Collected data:

^^^^

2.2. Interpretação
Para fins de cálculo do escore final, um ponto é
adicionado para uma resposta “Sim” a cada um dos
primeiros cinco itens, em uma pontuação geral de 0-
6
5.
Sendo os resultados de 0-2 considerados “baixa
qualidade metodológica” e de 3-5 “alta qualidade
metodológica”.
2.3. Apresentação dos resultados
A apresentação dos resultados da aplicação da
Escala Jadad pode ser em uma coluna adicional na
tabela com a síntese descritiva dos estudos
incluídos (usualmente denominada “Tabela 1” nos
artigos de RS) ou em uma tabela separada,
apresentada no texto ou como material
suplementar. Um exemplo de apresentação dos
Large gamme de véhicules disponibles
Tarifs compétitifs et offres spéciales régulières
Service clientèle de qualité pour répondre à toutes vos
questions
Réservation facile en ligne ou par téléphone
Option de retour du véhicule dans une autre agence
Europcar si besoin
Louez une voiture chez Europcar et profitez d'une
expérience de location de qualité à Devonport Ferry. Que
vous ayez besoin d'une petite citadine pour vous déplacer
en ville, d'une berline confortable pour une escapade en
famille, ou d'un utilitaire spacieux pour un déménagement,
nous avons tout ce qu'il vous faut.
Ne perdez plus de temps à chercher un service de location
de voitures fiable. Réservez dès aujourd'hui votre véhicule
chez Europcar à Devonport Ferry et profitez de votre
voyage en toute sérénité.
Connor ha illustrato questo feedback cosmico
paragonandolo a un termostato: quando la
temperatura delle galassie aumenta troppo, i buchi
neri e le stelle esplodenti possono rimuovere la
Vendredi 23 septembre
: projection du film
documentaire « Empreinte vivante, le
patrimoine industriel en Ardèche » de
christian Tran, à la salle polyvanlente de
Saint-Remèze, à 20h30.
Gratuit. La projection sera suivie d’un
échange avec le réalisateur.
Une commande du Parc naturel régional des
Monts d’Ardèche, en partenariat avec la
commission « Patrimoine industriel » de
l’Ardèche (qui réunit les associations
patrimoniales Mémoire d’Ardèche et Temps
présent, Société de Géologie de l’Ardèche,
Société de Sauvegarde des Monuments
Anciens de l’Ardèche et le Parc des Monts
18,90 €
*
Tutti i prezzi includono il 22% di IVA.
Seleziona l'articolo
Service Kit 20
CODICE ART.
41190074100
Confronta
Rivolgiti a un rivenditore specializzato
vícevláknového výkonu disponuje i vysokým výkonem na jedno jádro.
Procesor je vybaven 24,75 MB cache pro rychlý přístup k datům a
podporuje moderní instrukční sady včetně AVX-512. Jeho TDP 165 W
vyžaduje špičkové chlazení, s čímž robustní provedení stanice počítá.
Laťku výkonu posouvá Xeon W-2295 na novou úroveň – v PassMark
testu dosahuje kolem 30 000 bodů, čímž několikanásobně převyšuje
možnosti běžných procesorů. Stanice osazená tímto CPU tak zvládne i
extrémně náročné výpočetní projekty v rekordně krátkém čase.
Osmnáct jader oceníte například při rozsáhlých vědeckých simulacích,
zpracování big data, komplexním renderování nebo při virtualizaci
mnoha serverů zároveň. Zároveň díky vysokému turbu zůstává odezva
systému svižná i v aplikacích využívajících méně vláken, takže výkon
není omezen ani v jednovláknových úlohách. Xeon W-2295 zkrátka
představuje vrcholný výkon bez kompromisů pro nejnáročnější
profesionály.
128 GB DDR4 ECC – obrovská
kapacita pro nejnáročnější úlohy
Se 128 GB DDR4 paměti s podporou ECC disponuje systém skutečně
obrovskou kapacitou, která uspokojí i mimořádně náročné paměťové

^^^^

**WORK ITEM:** Reproduce every line of the material above word for word, keeping the original line breaks.

**EXPECTED ANSWER:**
2.2. Interpretação
Para fins de cálculo do escore final, um ponto é
adicionado para uma resposta “Sim” a cada um dos
primeiros cinco itens, em uma pontuação geral de 0-
6
5.
Sendo os resultados de 0-2 considerados “baixa
qualidade metodológica” e de 3-5 “alta qualidade
metodológica”.
2.3. Apresentação dos resultados
A apresentação dos resultados da aplicação da
Escala Jadad pode ser em uma coluna adicional na
tabela com a síntese descritiva dos estudos
incluídos (usualmente denominada “Tabela 1” nos
artigos de RS) ou em uma tabela separada,
apresentada no texto ou como material
suplementar. Um exemplo de apresentação dos
Large gamme de véhicules disponibles
Tarifs compétitifs et offres spéciales régulières
Service clientèle de qualité pour répondre à toutes vos
questions
Réservation facile en ligne ou par téléphone
Option de retour du véhicule dans une autre agence
Europcar si besoin
Louez une voiture chez Europcar et profitez d'une
expérience de location de qualité à Devonport Ferry. Que
vous ayez besoin d'une petite citadine pour vous déplacer
en ville, d'une berline confortable pour une escapade en
famille, ou d'un utilitaire spacieux pour un déménagement,
nous avons tout ce qu'il vous faut.
Ne perdez plus de temps à chercher un service de location
de voitures fiable. Réservez dès aujourd'hui votre véhicule
chez Europcar à Devonport Ferry et profitez de votre
voyage en toute sérénité.
Connor ha illustrato questo feedback cosmico
paragonandolo a un termostato: quando la
temperatura delle galassie aumenta troppo, i buchi
neri e le stelle esplodenti possono rimuovere la
Vendredi 23 septembre
: projection du film
documentaire « Empreinte vivante, le
patrimoine industriel en Ardèche » de
christian Tran, à la salle polyvanlente de
Saint-Remèze, à 20h30.
Gratuit. La projection sera suivie d’un
échange avec le réalisateur.
Une commande du Parc naturel régional des
Monts d’Ardèche, en partenariat avec la
commission « Patrimoine industriel » de
l’Ardèche (qui réunit les associations
patrimoniales Mémoire d’Ardèche et Temps
présent, Société de Géologie de l’Ardèche,
Société de Sauvegarde des Monuments
Anciens de l’Ardèche et le Parc des Monts
18,90 €
*
Tutti i prezzi includono il 22% di IVA.
Seleziona l'articolo
Service Kit 20
CODICE ART.
41190074100
Confronta
Rivolgiti a un rivenditore specializzato
vícevláknového výkonu disponuje i vysokým výkonem na jedno jádro.
Procesor je vybaven 24,75 MB cache pro rychlý přístup k datům a
podporuje moderní instrukční sady včetně AVX-512. Jeho TDP 165 W
vyžaduje špičkové chlazení, s čímž robustní provedení stanice počítá.
Laťku výkonu posouvá Xeon W-2295 na novou úroveň – v PassMark
testu dosahuje kolem 30 000 bodů, čímž několikanásobně převyšuje
možnosti běžných procesorů. Stanice osazená tímto CPU tak zvládne i
extrémně náročné výpočetní projekty v rekordně krátkém čase.
Osmnáct jader oceníte například při rozsáhlých vědeckých simulacích,
zpracování big data, komplexním renderování nebo při virtualizaci
mnoha serverů zároveň. Zároveň díky vysokému turbu zůstává odezva
systému svižná i v aplikacích využívajících méně vláken, takže výkon
není omezen ani v jednovláknových úlohách. Xeon W-2295 zkrátka
představuje vrcholný výkon bez kompromisů pro nejnáročnější
profesionály.
128 GB DDR4 ECC – obrovská
kapacita pro nejnáročnější úlohy
Se 128 GB DDR4 paměti s podporou ECC disponuje systém skutečně
obrovskou kapacitou, která uspokojí i mimořádně náročné paměťové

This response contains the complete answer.